» Problem set:
A. Summarize the text on reworking the Strava activity code in two sentences.
B. Resume the text on reworking the Strava activity code after its last sentence and write the next part.

» Text to read:
▬▬▬▬▬▬▬▬▬▬

Notice the dates array I’m building up. To process all the data stored in the walkDataByDate, runDataByDate variables, I was calculating an approximate list of all the dates by concatenating the keys from the walk and run data objects and passing them into a Set to get unique values only. I then iterated over this dates array with reduce to build up a hash of activity totals grouped by year, week and activity.

It’s unclear, unnecessary and somewhat butchering the point of using an object over a simple array. And here is the full reduce callback logic:

(hash, date) => {
const { week, year } = weekNumberYear(date);
const [walk, run, football, ride, swim] = [walkDataByDate, runDataByDate, footballDataByDate, rideDataByDate, swimDataByDate].map(data => {
return (data[date] || []).reduce((total, activity) => total += activity.distance, 0) || 0;
});
hash[year] = hash[year] || { walking: yearTemplate(year), running: yearTemplate(year), other: yearTemplate(year) };
hash[year].running[week] += date.getDay() == 1 ? 0 : run / 1000;
hash[year].walking[week] += walk / 1000;
hash[year].other[week] += (football + ride + swim) / 1000;
return hash;
}

This could be simplified.

Rework and simplify

First, we don’t need to work with objects from our Strava data. It’s much easier to use arrays we can reason with and more easily loop over.

Removing the grouping and simplifying the variable names changes our Strava data file above to this:

// _data/strava.js

const data = await Promise.all([..]);

const [walkData, runData, footballData, rideData, swimData] = data.map(activities => {
return activities.map(row => {
const [d, t] = row.date.split(' at ');
const time = convertTo24Hours(t);
const date = new Date(`${d} ${time}`);
return new Activity(date, row.distance);
});
});

return { walkData, runData, footballData, rideData, swimData };

I was able to remove the the repetitive byDate suffix from the keys in the return data which gives the code more room to breathe. Next, I was able to replace the clunky reduce with a simple map. It takes the raw data and converts it into an Activity object encapsulating a date and a distance - the only 2 metrics we’re concerned about.

▬▬▬▬▬▬▬▬▬▬

» Material provided:
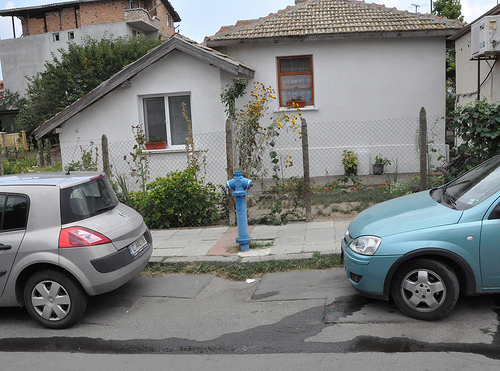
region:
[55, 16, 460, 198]
Small grey house behind a metallic fence.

▬▬▬▬▬▬▬▬▬▬

» Task results:
A. The author had built an approximate list of dates from the keys of the walk and run data objects, then used reduce on it to total activities by year, week and activity, an approach the author calls unclear and unnecessary. The rework switches the Strava data from objects to arrays, drops the byDate suffix from the returned keys, and replaces the reduce with a map that turns each row into an Activity holding a date and a distance.

B.
Finally, we’ll ensure we’re using the full date and time recorded in the activity. To calculate the time, I extracted a new method: convertTo24Hours. This converts a time like “5:47PM” into the 24-hour format “17:47”:

function convertTo24Hours(time) {
const [hours, mins] = time.slice(0, -2).split(':').map(n => parseInt(n));
const period = time.slice(-2);
const hours24 = period == 'PM' && hours < 12 ? hours + 12 : (period == 'AM' && hours == 12 ? 0 : hours;

return `${hours24}:${mins}`;
}

Now that we’re working with a simple array of activities, in our fitness data file we can retrieve the new arrays and refactor the reduce behemoth to something hopefully a little more readable:

// _data/fitness.js

const { walkData, runData, footballData, rideData, swimData } = await getStravaData();

const fitnessData = {
walking: walkData,
running: runData.filter(({date}) => !isFootball(date)),
other: [footballData, rideData, swimData].flat(),
};

const weeklyDataByYear = Object.entries(fitnessData).reduce((hash, [type, activities]) => {
activities.filter(({date}) => date < cutoff).forEach(({ date, distance }) => {
const { week, year } = weekNumberYear(date);
hash[year] = hash[year] || { walking: yearTemplate(year), running: yearTemplate(year), other: yearTemplate(year) };
hash[year][type][week] += distance / 1000;
});
return hash;
}, {});

First we make it clear what data we want to display (walking, running & other) and what sources of activities it’s comprised of. We store this in an an easy-to-read object called fitnessData. We then convert this into key-value pairs using Object.entries so we can reduce it down to an object.

For the reduce logic, we already have the different fitness types filtered down (running, walking, other), so it can be simplified considerably, essentially into 3 main parts:

  • Get the year of the activity
  • Get the week of the activity
  • Sum the activity’s duration within that year/week

There’s a little extracted bit of logic in the form of the isFootball function. This uses the new logic I posted above:

function isFootball(date) {
return date.getDay() == 1 && date.getHours() == 21;
}

Fixing the feed

Since reworking the format of the getStravaData method in the Strava data file (from returning an object to an array), the feed is now broken. However, as is often the case with a good refactor, this was a blessing in disguise.

It provided an opportunity to tidy up and remove some duplicate logic, simplifying the file.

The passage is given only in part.